The house belonged to us but the land belonged to them.
When my husband and I toured the old N.J. farmhouse built in 1883 we were unaware of it's history. Sure we realized the house was historic and had undergone some renovation and expansion. What we came to learn and experience was more than we anticipated.
From the moment we entered the 2 story house the energy was palpable. I even asked the real estate agent if someone else was touring the upstairs. He assured me we were alone. However before we made it to the second floor we heard the sound of small footsteps running above us followed by a child's giggle. Every hair on my body stood up. I was unafraid just incredibly curious. The real estate agent, on the other hand was extremely uncomfortable.
Naturally I asked, "Is this house haunted"? I could tell he did not want to answer me. With hesitance he responded, "Well the previous owners have had some unusual experiences but I can't say it is actually haunted". What kind of experiences?, I prodded. "Well things seem to go missing then show up in strange places later. If you really want to know more perhaps I can ask". (I think at this point he felt the sale was slipping away.)
The house had sat empty for over a year. The previous owners wanted a newer home with modern amenities. The house which had hosted many many holidays and many children suddenly was now unwanted. It's 133 year old pumpkin pine floors were well worn from hundreds of footsteps. It's once lush gardens were overgrown and filled with poison ivy. A large 150 year old oak tree shaded the rear yard. I envisioned the house sitting there - alone 133 years earlier. Children probably sitting under the tree and playing. It was a majestic house that deserved life again. So we bought it.
The first time I was alone in the house was the day of the closing. As I stood in the kitchen planning the
placement of the table and chairs I distinctly heard soft whispering. I could not make out what was being said. A few days later while painting the laundry room the key tool I used to open the paint can vanished. Over the next few weeks as we painted and cleaned many more unexplained things happened; my car keys went missing - only to be found in an upstairs bedroom. Lights would turn on and off. The door bell would ring. Doors would slam shut or open on their own. Clearly I was not alone in the house.
When we moved in we often heard whispers and what sounded like soft music playing. The footsteps were common and the children's giggles also. One day while sweeping the dirt floor basement I found some arrowheads. I mentioned this to my neighbor and what he told me suddenly made sense. Our entire block, and our house specifically was built on the perimeter of a Lenne Lenape Indian settlement. Not only had my neighbors but the previous owners had excavated a number of Native artifacts from their property. Unfortunately the owners of our house had taken the artifacts with them when they moved. I suspect this did not sit well with our spiritual squatters.

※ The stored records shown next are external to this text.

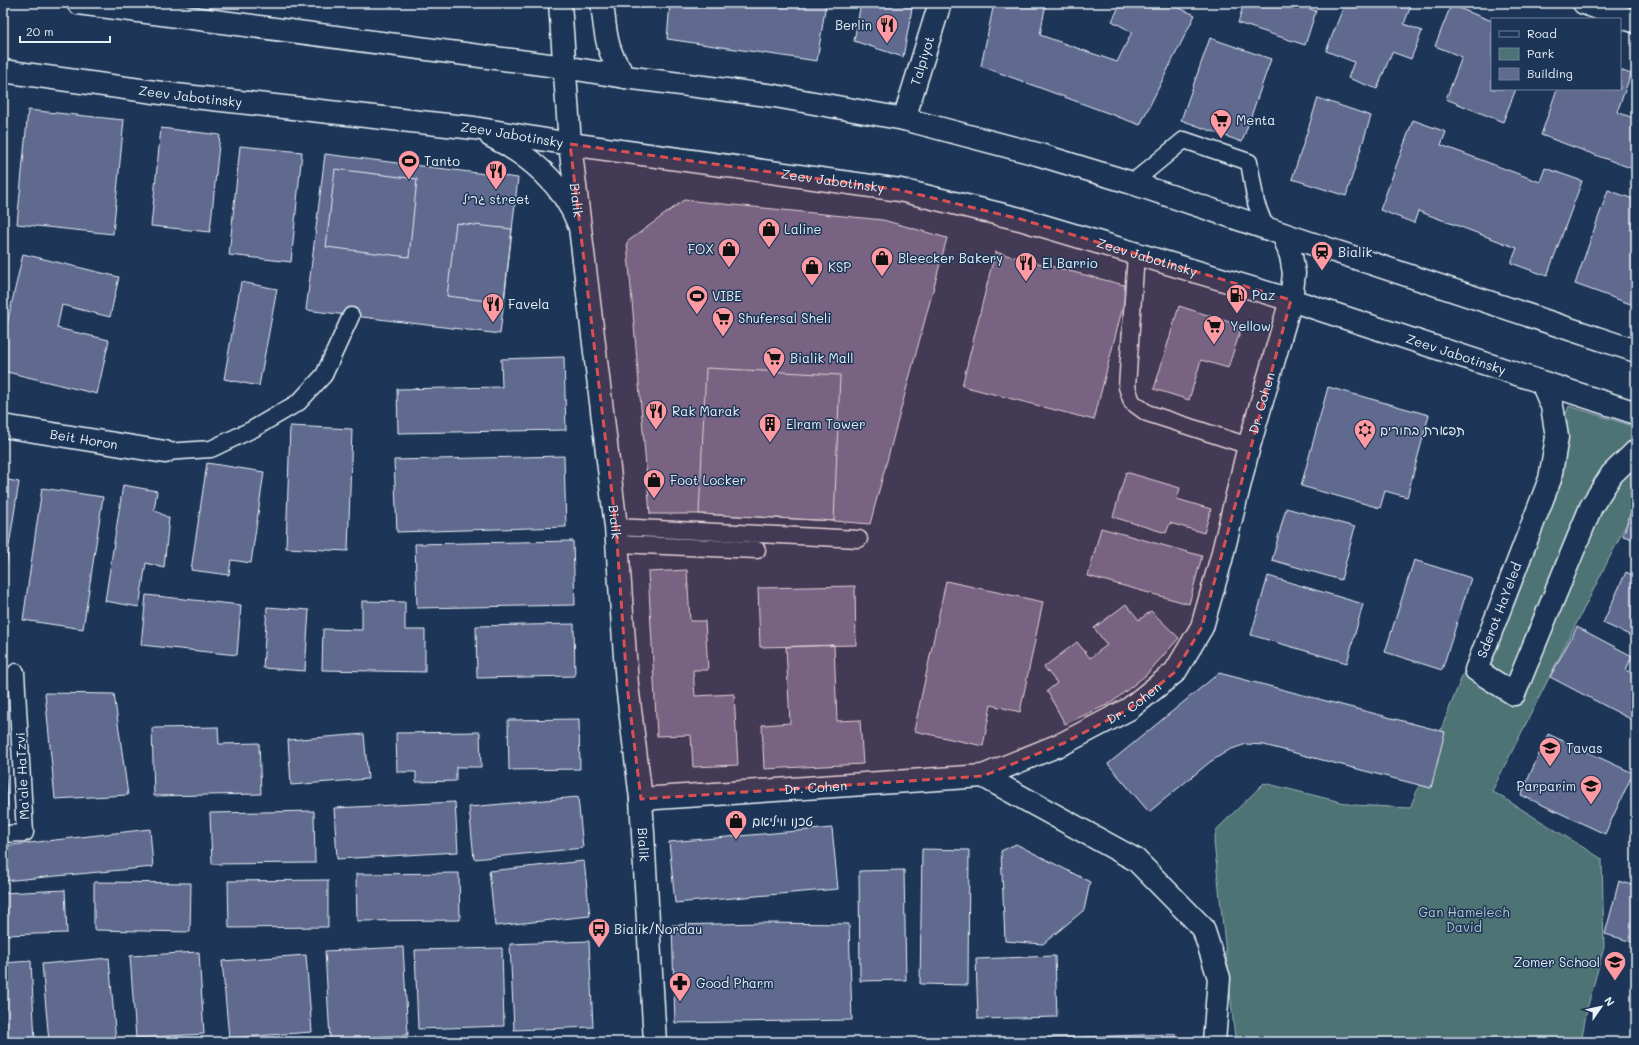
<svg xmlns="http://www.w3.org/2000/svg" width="1639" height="1045" font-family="Mali,'Playpen Sans Hebrew',sans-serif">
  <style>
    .green { fill: #4d7375; stroke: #9ab2b6 }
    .building { fill: #606b8f; stroke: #e8f1f8 }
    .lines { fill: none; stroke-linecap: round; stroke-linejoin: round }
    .lane-casing { stroke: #e8f1f8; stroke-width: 19 }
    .street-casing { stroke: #e8f1f8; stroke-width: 25 }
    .secondary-casing { stroke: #e8f1f8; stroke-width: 25 }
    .primary-casing { stroke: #e8f1f8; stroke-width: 25 }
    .lane { stroke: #1d3557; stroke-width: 16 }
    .street { stroke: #1d3557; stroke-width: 22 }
    .secondary { stroke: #1d3557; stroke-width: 22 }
    .primary { stroke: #1d3557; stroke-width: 22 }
    .marked { fill: #da5052; fill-opacity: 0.2; stroke: #da5052; stroke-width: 3; stroke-dasharray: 8 5; stroke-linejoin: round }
    .labels { text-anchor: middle; stroke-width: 3; stroke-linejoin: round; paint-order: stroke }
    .poi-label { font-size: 13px; fill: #e8f1f8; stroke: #1d3557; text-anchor: start }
    .street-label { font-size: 13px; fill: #e8f1f8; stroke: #1d3557 }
    .park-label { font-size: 13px; fill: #b2c5ca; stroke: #1d3557 }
  </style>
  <rect width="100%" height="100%" fill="#1d3557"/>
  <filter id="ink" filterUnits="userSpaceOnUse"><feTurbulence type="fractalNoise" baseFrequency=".025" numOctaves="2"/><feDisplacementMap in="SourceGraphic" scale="8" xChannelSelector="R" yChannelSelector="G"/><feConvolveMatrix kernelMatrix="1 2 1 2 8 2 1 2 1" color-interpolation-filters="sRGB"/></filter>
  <g filter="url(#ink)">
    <path class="green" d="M1569,406L1636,427V505L1492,791L1602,859L1604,947L1587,1009L1581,1042H1234L1235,1038L1214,842L1217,829L1264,783L1353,805L1410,808Z"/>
    <path class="building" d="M670,3H826L817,61L667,39Z
      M861,3H913L903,57L854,41Z
      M994,3H1046L1040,35L1117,62L1132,32L1112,21L1121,3H1168L1195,15L1140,125L981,66Z
      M1048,3H1069L1068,7Z
      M1244,3H1308L1307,8L1316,11L1305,45L1238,23Z
      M1345,3H1412L1404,24L1422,31L1411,59L1392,52L1377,89L1348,78L1354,62L1326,51Z
      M1451,5L1492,21V89H1516L1503,122L1446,99L1462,57L1435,46Z
      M1210,38L1271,59L1242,142L1181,120Z
      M1620,70L1631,74L1617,112L1636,119V170L1541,135L1557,89H1620Z
      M1318,98L1371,116L1346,196L1292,179Z
      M28,110L124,120L113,234L17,224Z
      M1413,120L1446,132L1441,145L1540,182L1545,168L1582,181L1547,276L1511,263L1517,248L1418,211L1414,223L1380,210Z
      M161,128L220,135L210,232L151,226Z
      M240,146L302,152L291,262L229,255Z
      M325,154L518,178L500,334L306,310Z
      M335,169L417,179L409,257L326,247Z
      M1608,190L1636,200V306L1575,284Z
      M684,200L883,220L947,238L870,524L834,521L699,514H650L627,242Z
      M456,223L512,229L504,303L447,296Z
      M995,252L1128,286L1094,420L962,386Z
      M23,254L119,277L110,317L62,305L57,328L109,340L97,394L3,371V341Z
      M241,282L277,289L259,386L224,379Z
      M1179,306L1242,326L1228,368L1201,360L1189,400L1154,389Z
      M564,357L566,430L398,433L397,389L502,387L501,359Z
      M706,368L840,375L834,521L699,514Z
      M1328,387L1429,415L1407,497L1385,491L1380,508L1301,486Z
      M290,426L352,429L348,551L286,548Z
      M564,456L566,527L397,532L394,460Z
      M207,463L264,472L251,563L231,560L229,575L191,570Z
      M1126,472L1180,488L1177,499L1211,509L1204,533L1170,523L1166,533L1113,517Z
      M3,479L19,482L3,585Z
      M123,485L157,491L154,510L169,518L164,568L146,563L139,607L105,601Z
      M42,488L103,497L83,629L23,620Z
      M1636,496V540L1623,536Z
      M1286,508L1355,527L1341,580L1272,560Z
      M1101,528L1202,556L1189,604L1088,576Z
      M573,541L575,605L417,608L415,544Z
      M1414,560L1471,578L1442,670L1385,652Z
      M687,570L690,621H705L708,670H693L695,696L734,694L738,765L693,767L691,735L657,736L648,572Z
      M1626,572L1636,577V638L1603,623Z
      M1268,576L1363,604L1347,663L1251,635Z
      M946,581L1043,602L1020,712L991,705L983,746L914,731Z
      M855,586L856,645L760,647L758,588Z
      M146,595L241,605L237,655L141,645Z
      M362,601L405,602V630H425V672L322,670L323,629L362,630Z
      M1126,604L1139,620L1151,611L1179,638L1146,675L1111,703L1065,724L1047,691L1057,683L1044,667L1077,642L1090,658L1107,645L1094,628Z
      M267,607L309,610L305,671L263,668Z
      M574,624L575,676L477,678L476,626Z
      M1577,627L1632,656L1626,670L1636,675V722L1550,677Z
      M834,645L837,721L860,720L863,764L764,769L762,725L790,723L786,647Z
      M1219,673L1445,732L1431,788L1264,745L1246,744L1229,750L1210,762L1149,812L1108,764Z
      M45,693L114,694L128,795L55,799Z
      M579,719L580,769L509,770L508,720Z
      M218,727L219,744L259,743L261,794L154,796L152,728Z
      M480,732L481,767H456V781L416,782V772H397L396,733Z
      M364,734L368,779L291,785L288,740Z
      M1548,734L1633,773L1605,834L1521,795Z
      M3,744L8,806H3Z
      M578,797L583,848L474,859L469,807Z
      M455,802L458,852L337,859L334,808Z
      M314,811L315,863L212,864L210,813Z
      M832,828L838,889L675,903L669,842Z
      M150,829L153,867L3,881V846Z
      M1016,844L1090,882L1084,910L1043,944L1005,941L1001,851Z
      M922,849L969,850L968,985L920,984Z
      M584,861L590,916L495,926L489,871Z
      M904,870L906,980L860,981L859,871Z
      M459,873L460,920L357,921L356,874Z
      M328,880V927L229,928L228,881Z
      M1619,881L1636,886V943L1605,934Z
      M94,882L191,883L190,932L94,930Z
      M65,890L67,933L3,935V893Z
      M762,923L849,924L852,1020L675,1023L672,925Z
      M589,941L593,1027L514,1030L510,944Z
      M403,947L408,1035L330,1039L325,951Z
      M502,948L504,1026L418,1029L415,950Z
      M199,952L204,1034L136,1038L130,956Z
      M306,955L312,1032L229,1038L222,961Z
      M1055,956L1057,1017L978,1019L976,959Z
      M109,958L116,1042H49L42,964Z
      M31,961L35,1042H3V963Z
      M1176,1034V1042H914Z
      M894,1040V1042H866V1041Z
      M846,1041H866V1042H764Z"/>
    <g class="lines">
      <g class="lane-casing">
        <path id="lane" d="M1132,183L1184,140L1249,162L1256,203L1266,229
          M1136,254L1127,387L1132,402L1147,413L1249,446
          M165,452L211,449L253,429L299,402L324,375L351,316
          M616,527L859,539
          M618,544L757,550
          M3,834L25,833L16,672"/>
      </g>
      <g class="street-casing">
        <g id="street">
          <path d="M1584,3L1636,22"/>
          <path id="s1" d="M904,119L940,3"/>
          <path d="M1542,383L1552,406L1557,437L1550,479L1476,670L1514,694L1591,507L1612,474L1636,451"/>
          <path id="s2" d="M3,426L165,452"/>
          <path d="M983,776L1136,860L1203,928L1219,978L1214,1042"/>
          <path id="s3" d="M641,799L983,776L1064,743L1129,709L1175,672L1202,627L1221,560L1249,446L1291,300L1294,273L1291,256L1283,234"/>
        </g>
      </g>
      <g class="secondary-casing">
        <g id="secondary">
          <path id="s4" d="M560,3L570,144L616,527L627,685L641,799L655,1042"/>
          <path d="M602,3C606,35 605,50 625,77"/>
        </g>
      </g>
      <g class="primary-casing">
        <g id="primary">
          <path d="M78,3L564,67L625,77L775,96L904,119L1037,154L1132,183L1283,234L1636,351"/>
          <path id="s5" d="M3,71L176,95L474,128L570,144L900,190L1020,219L1291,300L1636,413"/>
          <path d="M491,136C529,155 564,185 579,225"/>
        </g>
      </g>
      <use href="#lane" class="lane"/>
      <use href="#street" class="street"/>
      <use href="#secondary" class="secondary"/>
      <use href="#primary" class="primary"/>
    </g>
  </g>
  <path class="marked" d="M570,144L900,190L1020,219L1291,300L1202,627L1175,672L1129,709L1064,743L983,776L641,799L627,685L616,527Z"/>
  <defs>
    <g id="restaurant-pin" transform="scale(1.15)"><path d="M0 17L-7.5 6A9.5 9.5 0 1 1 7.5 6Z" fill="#ff9aa2" stroke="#1d3557"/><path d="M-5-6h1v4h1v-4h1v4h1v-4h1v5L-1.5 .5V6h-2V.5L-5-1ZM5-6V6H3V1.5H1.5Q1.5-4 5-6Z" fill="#111"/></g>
    <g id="supermarket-pin" transform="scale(1.15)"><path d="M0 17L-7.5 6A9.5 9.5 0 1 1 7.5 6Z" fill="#ff9aa2" stroke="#1d3557"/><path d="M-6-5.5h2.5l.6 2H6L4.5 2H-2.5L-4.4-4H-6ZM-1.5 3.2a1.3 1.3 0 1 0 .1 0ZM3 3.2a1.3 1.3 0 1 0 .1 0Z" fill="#111"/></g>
    <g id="stadium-pin" transform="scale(1.15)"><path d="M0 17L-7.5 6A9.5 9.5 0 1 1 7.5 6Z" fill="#ff9aa2" stroke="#1d3557"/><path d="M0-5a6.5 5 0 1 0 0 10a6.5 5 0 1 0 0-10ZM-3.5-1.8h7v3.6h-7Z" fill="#111"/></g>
    <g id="shop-pin" transform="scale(1.15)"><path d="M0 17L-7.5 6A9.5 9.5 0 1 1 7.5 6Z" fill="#ff9aa2" stroke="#1d3557"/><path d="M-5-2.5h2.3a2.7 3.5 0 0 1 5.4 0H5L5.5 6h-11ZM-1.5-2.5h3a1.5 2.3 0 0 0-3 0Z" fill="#111"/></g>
    <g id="station-pin" transform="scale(1.15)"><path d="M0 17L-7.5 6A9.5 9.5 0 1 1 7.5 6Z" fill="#ff9aa2" stroke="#1d3557"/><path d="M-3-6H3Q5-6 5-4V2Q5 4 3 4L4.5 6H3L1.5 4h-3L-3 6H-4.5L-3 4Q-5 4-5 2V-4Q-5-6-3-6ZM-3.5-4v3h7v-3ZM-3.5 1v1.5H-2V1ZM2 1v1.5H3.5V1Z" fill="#111"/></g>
    <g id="fuel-pin" transform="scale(1.15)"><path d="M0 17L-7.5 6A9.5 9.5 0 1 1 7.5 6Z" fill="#ff9aa2" stroke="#1d3557"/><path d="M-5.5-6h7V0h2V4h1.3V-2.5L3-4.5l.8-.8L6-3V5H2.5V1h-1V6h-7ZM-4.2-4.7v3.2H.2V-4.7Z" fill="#111"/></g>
    <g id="building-pin" transform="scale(1.15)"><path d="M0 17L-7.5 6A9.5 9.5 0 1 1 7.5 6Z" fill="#ff9aa2" stroke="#1d3557"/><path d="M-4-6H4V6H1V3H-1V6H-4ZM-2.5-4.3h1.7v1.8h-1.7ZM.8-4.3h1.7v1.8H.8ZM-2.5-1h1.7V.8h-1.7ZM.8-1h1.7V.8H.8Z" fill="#111"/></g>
    <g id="synagogue-pin" transform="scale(1.15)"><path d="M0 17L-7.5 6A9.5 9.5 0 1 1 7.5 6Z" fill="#ff9aa2" stroke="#1d3557"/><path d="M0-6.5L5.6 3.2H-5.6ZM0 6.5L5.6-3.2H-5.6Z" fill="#111"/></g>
    <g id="school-pin" transform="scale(1.15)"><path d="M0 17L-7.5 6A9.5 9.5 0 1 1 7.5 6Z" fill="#ff9aa2" stroke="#1d3557"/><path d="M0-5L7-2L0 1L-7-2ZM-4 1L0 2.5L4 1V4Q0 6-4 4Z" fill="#111"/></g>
    <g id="bus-pin" transform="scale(1.15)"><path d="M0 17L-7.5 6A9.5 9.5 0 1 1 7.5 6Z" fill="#ff9aa2" stroke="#1d3557"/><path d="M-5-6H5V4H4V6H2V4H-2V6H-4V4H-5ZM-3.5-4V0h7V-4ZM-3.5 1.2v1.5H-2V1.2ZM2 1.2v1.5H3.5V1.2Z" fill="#111"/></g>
    <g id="pharmacy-pin" transform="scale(1.15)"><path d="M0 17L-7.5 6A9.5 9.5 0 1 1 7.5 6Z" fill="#ff9aa2" stroke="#1d3557"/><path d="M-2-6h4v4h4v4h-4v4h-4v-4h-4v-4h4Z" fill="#111"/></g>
  </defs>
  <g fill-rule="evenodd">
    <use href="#restaurant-pin" x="887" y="25"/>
    <use href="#supermarket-pin" x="1221" y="120"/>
    <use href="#stadium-pin" x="409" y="161"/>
    <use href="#restaurant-pin" x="496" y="171"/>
    <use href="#shop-pin" x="769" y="229"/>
    <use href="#shop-pin" x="729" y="249"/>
    <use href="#station-pin" x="1322" y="252"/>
    <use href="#shop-pin" x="882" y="258"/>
    <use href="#restaurant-pin" x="1026" y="263"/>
    <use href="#shop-pin" x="812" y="267"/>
    <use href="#fuel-pin" x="1237" y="295"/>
    <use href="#stadium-pin" x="697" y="296"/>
    <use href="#restaurant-pin" x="493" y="304"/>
    <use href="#supermarket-pin" x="723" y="318"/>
    <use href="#supermarket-pin" x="1214" y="326"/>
    <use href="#supermarket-pin" x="774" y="358"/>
    <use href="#restaurant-pin" x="656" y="411"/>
    <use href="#building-pin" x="770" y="424"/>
    <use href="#synagogue-pin" x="1365" y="430"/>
    <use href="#shop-pin" x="654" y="480"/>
    <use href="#school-pin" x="1550" y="748"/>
    <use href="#school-pin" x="1591" y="786"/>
    <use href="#shop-pin" x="736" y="821"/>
    <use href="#bus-pin" x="599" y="929"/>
    <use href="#school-pin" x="1615" y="962"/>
    <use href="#pharmacy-pin" x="680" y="983"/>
  </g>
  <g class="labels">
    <g class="poi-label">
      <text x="872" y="30" text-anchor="end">Berlin</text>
      <text x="1236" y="125">Menta</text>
      <text x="424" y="166">Tanto</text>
      <text x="496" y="204" text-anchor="middle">גריל street</text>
      <text x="784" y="234">Laline</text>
      <text x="714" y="254" text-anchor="end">FOX</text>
      <text x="1338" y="257">Bialik</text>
      <text x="898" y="263">Bleecker Bakery</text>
      <text x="1042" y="268">El Barrio</text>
      <text x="828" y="272">KSP</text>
      <text x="1252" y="300">Paz</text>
      <text x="712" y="301">VIBE</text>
      <text x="508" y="309">Favela</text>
      <text x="738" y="323">Shufersal Sheli</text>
      <text x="1230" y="331">Yellow</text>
      <text x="790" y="363">Bialik Mall</text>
      <text x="672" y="416">Rak Marak</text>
      <text x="786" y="429">Elram Tower</text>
      <text x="1380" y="435">תפארת בחורים</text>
      <text x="670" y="485">Foot Locker</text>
      <text x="1566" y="753">Tavas</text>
      <text x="1576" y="791" text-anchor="end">Parparim</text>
      <text x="752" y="826">טכנו וויליאם</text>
      <text x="614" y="934">Bialik/Nordau</text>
      <text x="1600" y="967" text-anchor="end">Zomer School</text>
      <text x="696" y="988">Good Pharm</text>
    </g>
    <g class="street-label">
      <text dy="5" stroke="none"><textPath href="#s1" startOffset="61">Talpiyot</textPath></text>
      <text dy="5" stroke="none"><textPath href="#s5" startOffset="189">Zeev Jabotinsky</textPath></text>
      <text dy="5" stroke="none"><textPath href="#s5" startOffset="513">Zeev Jabotinsky</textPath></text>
      <text dy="5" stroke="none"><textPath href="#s5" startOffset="837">Zeev Jabotinsky</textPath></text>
      <text dy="5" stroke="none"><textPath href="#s4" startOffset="198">Bialik</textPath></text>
      <text dy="5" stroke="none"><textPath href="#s5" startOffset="1161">Zeev Jabotinsky</textPath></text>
      <text dy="5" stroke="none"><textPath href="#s5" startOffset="1485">Zeev Jabotinsky</textPath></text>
      <text dy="5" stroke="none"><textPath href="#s3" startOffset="847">Dr. Cohen</textPath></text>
      <text dy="5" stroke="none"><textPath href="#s2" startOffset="82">Beit Horon</textPath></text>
      <text dy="5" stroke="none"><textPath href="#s4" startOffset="522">Bialik</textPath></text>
      <text transform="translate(1499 610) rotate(-69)" y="5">Sderot HaYeled</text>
      <text dy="5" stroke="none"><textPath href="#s3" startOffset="511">Dr. Cohen</textPath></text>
      <text transform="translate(22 776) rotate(-93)" y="5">Ma'ale HaTzvi</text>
      <text dy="5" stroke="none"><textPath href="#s3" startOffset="175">Dr. Cohen</textPath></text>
      <text dy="5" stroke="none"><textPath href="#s4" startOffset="846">Bialik</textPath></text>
    </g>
    <g class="park-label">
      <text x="1464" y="917">Gan Hamelech<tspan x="1464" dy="15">David</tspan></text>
    </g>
  </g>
  <rect width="1639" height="1045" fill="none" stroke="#1d3557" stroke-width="16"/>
  <rect x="8" y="8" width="1623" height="1029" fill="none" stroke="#e8f1f8" stroke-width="1.5" filter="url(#ink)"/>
  <rect x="1491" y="18" width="130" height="72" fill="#1d3557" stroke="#6e8097"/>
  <rect x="1499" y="31" width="20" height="6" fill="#1d3557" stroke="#6e8097"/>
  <text x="1527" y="38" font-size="12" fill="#e8f1f8">Road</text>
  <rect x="1499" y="48" width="20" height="12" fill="#4d7375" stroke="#6e8097"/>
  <text x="1527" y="58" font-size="12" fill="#e8f1f8">Park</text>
  <rect x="1499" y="68" width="20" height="12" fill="#606b8f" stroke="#6e8097"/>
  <text x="1527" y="78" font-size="12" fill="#e8f1f8">Building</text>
  <g transform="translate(1601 1007) rotate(56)" stroke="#1d3557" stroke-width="3" paint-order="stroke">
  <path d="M0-3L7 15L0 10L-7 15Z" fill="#e8f1f8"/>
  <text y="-6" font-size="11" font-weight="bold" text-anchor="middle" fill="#e8f1f8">N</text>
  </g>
  <path d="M20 36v6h90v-6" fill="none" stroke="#e8f1f8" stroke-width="2"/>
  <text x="26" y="36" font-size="12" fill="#e8f1f8" stroke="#1d3557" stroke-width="3" paint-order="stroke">20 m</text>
</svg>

We lived in the house only 18 months. We sold due to my husband's job transferring him out of state. As I packed up the last few items in the house and did a final walk through one of the moving men called out to me. He had found the paint key opener in the top of a guest bedroom closet along with some odd and end items that went missing; a measuring spoon, some keys, a laminated I.D. card, one Christmas tree ornament and a lamp shade fob.
I gathered the items along with the arrowheads and buried them deeply in the yard under the old oak tree. The house once belonged to us but the land will always belong to them.